New Ethanol Study Finds RFS “Created More Problems Than Solutions”

By Derek Markham, CleanTechnica

A ten-year review of the US Renewable Fuel Standard (RFS) by researchers at the University of Tennessee (UT) found that the RFS is "too reliant" on corn ethanol, and the production of this biofuel is resulting in additional water and soil problems, as well as "hampering advancements" in other biofuels.

Over the course of the last 10 years, corn ethanol has been lauded as being a bridge fuel solution that could reduce air pollution and increase national energy security in the US, and production of corn ethanol has gone from 4 billion gallons per year in 2005 to some 14.3 billion gallons per year in 2014. But corn ethanol hasn’t lived up to its promise as being a cleaner and more environmentally friendly fuel choice, even after an estimated $50 billion in subsidies, in part because of some of the ‘hidden’ costs of ethanol production, and this focus on corn ethanol has lead to a stagnated advanced biofuels industry, according to researchers.

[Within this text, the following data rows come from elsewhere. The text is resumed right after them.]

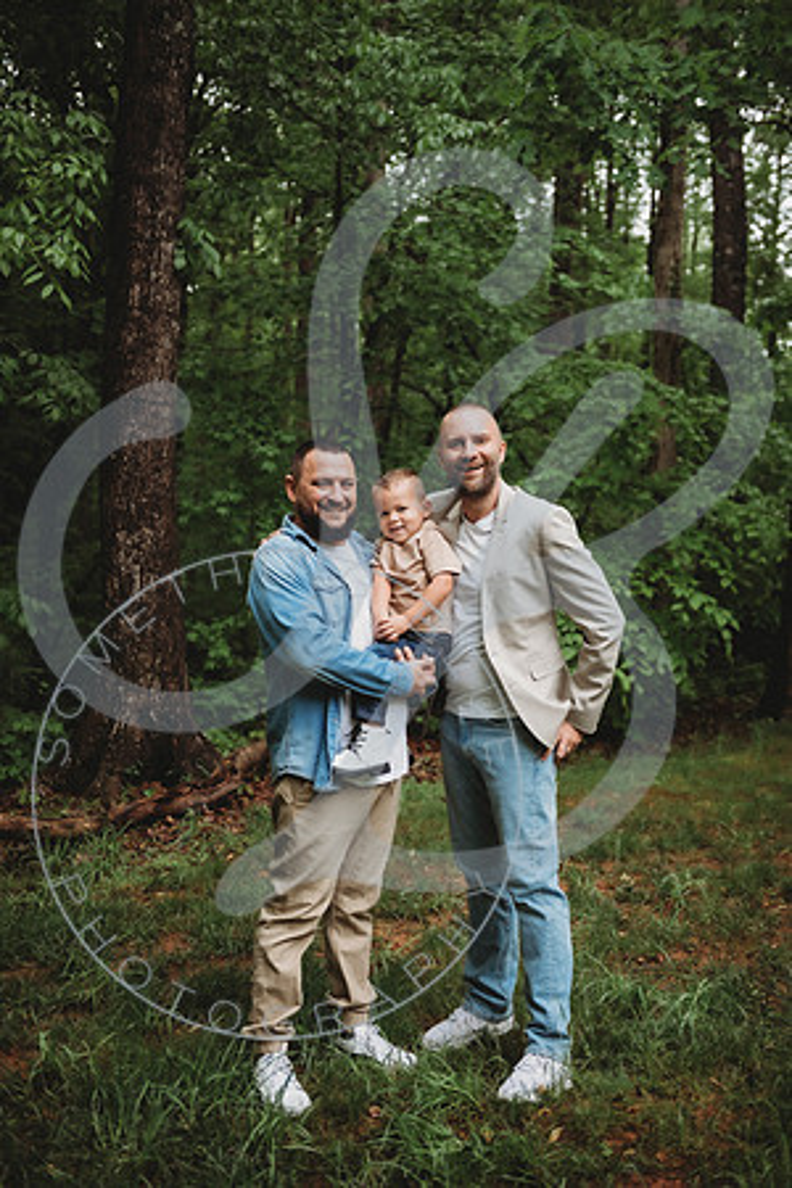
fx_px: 1452
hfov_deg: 30.5
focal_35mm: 44
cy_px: 594
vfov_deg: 44.5
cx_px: 396
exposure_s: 1/250
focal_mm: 44
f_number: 2.8
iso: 100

One of the claims for increased corn ethanol production has been that it can help reduce the amount of greenhouse gas (GHG) emissions through its wider adoption as a fuel, but that claim seems to have been refuted in this research, as academic studies have shown that it could actually contribute “to a sharp and overall increase of GHGs,” and that ethanol production and use “emits more particulate matter, ozone (as well as other smog precursors), and other air pollutants than gasoline."